══ INPUT FOR THIS TASK
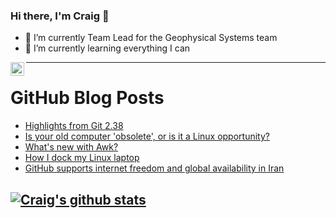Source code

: ### Hi there, I'm Craig 👋

<!--
**CraigTeelFugro/CraigTeelFugro** is a ✨ _special_ ✨ repository because its `README.md` (this file) appears on your GitHub profile.

Here are some ideas to get you started:
-->

- 🔭 I’m currently Team Lead for the Geophysical Systems team
- 🌱 I’m currently learning everything I can

[<img align="left" alt="Craig Teel | LinkedIn" width="22px" src="https://cdn.jsdelivr.net/npm/simple-icons@v3/icons/linkedin.svg" />][linkedin]

---

# GitHub Blog Posts

<!-- BLOG-POST-LIST:START -->
- [Highlights from Git 2.38](https://github.blog/2022-10-03-highlights-from-git-2-38/)
- [Is your old computer &#39;obsolete&#39;, or is it a Linux opportunity?](https://opensource.com/article/22/10/obsolete-computer-linux-opportunity)
- [What&#39;s new with Awk?](https://opensource.com/article/22/10/whats-new-awk)
- [How I dock my Linux laptop](https://opensource.com/article/22/9/docking-linux-laptop)
- [GitHub supports internet freedom and global availability in Iran](https://github.blog/2022-09-29-github-supports-internet-freedom-and-global-availability-in-iran/)
<!-- BLOG-POST-LIST:END -->

## [![Craig's github stats](https://github-readme-stats.vercel.app/api?username=craigteelfugro)](https://github.com/anuraghazra/github-readme-stats)


[linkedin]: https://linkedin.com/in/craig-teel-b8786771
════
▸ **TASK OBJECTIVE**: An exact copy of each entry is required, minus the pictures.

▸ **REPLY TO THE TASK**:
Source code

: ### Hi there, I'm Craig 👋

<!--
**CraigTeelFugro/CraigTeelFugro** is a ✨ _special_ ✨ repository because its `README.md` (this file) appears on your GitHub profile.

Here are some ideas to get you started:
-->

- 🔭 I’m currently Team Lead for the Geophysical Systems team
- 🌱 I’m currently learning everything I can

[<img align="left" alt="Craig Teel | LinkedIn" width="22px" src="https://cdn.jsdelivr.net/npm/simple-icons@v3/icons/linkedin.svg" />][linkedin]

---

# GitHub Blog Posts

<!-- BLOG-POST-LIST:START -->
- [Highlights from Git 2.38](https://github.blog/2022-10-03-highlights-from-git-2-38/)
- [Is your old computer &#39;obsolete&#39;, or is it a Linux opportunity?](https://opensource.com/article/22/10/obsolete-computer-linux-opportunity)
- [What&#39;s new with Awk?](https://opensource.com/article/22/10/whats-new-awk)
- [How I dock my Linux laptop](https://opensource.com/article/22/9/docking-linux-laptop)
- [GitHub supports internet freedom and global availability in Iran](https://github.blog/2022-09-29-github-supports-internet-freedom-and-global-availability-in-iran/)
<!-- BLOG-POST-LIST:END -->

## [![Craig's github stats](https://github-readme-stats.vercel.app/api?username=craigteelfugro)](https://github.com/anuraghazra/github-readme-stats)


[linkedin]: https://linkedin.com/in/craig-teel-b8786771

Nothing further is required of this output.